| What you will do |
Begin at the top of the records below and print each line exactly until the line containing "Die genaue Implementierung" has been printed; any pictures are to be left out.

| Given data |

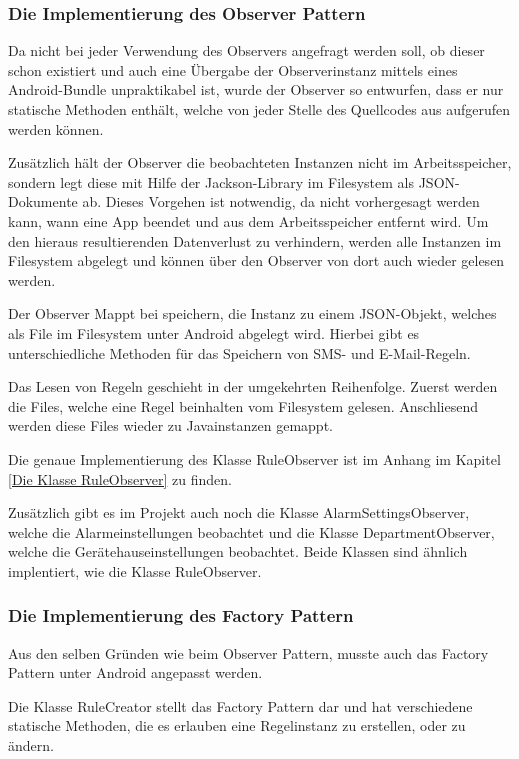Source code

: \subsubsection{Die Implementierung des Observer Pattern}
Da nicht bei jeder Verwendung des Observers angefragt werden soll, ob dieser schon existiert und auch eine \"Ubergabe der Observerinstanz mittels eines Android-Bundle unpraktikabel ist, wurde der Observer so entwurfen, dass er nur statische Methoden enth\"alt, welche von jeder Stelle des Quellcodes aus aufgerufen werden k\"onnen.

Zus\"atzlich h\"alt der Observer die beobachteten Instanzen nicht im Arbeitsspeicher, sondern legt diese mit Hilfe der Jackson-Library im Filesystem als JSON-Dokumente ab.
Dieses Vorgehen ist notwendig, da nicht vorhergesagt werden kann, wann eine App beendet und aus dem Arbeitsspeicher entfernt wird. Um den hieraus resultierenden Datenverlust zu verhindern, werden alle Instanzen im Filesystem abgelegt und k\"onnen \"uber den Observer von dort auch wieder gelesen werden.

Der Observer Mappt bei speichern, die Instanz zu einem JSON-Objekt, welches als File im Filesystem unter Android abgelegt wird. Hierbei gibt es unterschiedliche Methoden f\"ur das Speichern von SMS- und E-Mail-Regeln.

Das Lesen von Regeln geschieht in der umgekehrten Reihenfolge. Zuerst werden die Files, welche eine Regel beinhalten vom Filesystem gelesen. Anschliesend werden diese Files wieder zu Javainstanzen gemappt.

Die genaue Implementierung des Klasse RuleObserver ist im Anhang im Kapitel \ref{Die Klasse RuleObserver} zu finden.

Zus\"atzlich gibt es im Projekt auch noch die Klasse AlarmSettingsObserver, welche die Alarmeinstellungen beobachtet und die Klasse DepartmentObserver, welche die Ger\"atehauseinstellungen beobachtet. Beide Klassen sind \"ahnlich implentiert, wie die Klasse RuleObserver.

\subsubsection{Die Implementierung des Factory Pattern}
Aus den selben Gr\"unden wie beim Observer Pattern, musste auch das Factory Pattern unter Android angepasst werden.

Die Klasse RuleCreator stellt das Factory Pattern dar und hat verschiedene statische Methoden, die es erlauben eine Regelinstanz zu erstellen, oder zu \"andern.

| Written solution |
Source code

: \subsubsection{Die Implementierung des Observer Pattern}
Da nicht bei jeder Verwendung des Observers angefragt werden soll, ob dieser schon existiert und auch eine \"Ubergabe der Observerinstanz mittels eines Android-Bundle unpraktikabel ist, wurde der Observer so entwurfen, dass er nur statische Methoden enth\"alt, welche von jeder Stelle des Quellcodes aus aufgerufen werden k\"onnen.

Zus\"atzlich h\"alt der Observer die beobachteten Instanzen nicht im Arbeitsspeicher, sondern legt diese mit Hilfe der Jackson-Library im Filesystem als JSON-Dokumente ab.
Dieses Vorgehen ist notwendig, da nicht vorhergesagt werden kann, wann eine App beendet und aus dem Arbeitsspeicher entfernt wird. Um den hieraus resultierenden Datenverlust zu verhindern, werden alle Instanzen im Filesystem abgelegt und k\"onnen \"uber den Observer von dort auch wieder gelesen werden.

Der Observer Mappt bei speichern, die Instanz zu einem JSON-Objekt, welches als File im Filesystem unter Android abgelegt wird. Hierbei gibt es unterschiedliche Methoden f\"ur das Speichern von SMS- und E-Mail-Regeln.

Das Lesen von Regeln geschieht in der umgekehrten Reihenfolge. Zuerst werden die Files, welche eine Regel beinhalten vom Filesystem gelesen. Anschliesend werden diese Files wieder zu Javainstanzen gemappt.

Die genaue Implementierung des Klasse RuleObserver ist im Anhang im Kapitel \ref{Die Klasse RuleObserver} zu finden.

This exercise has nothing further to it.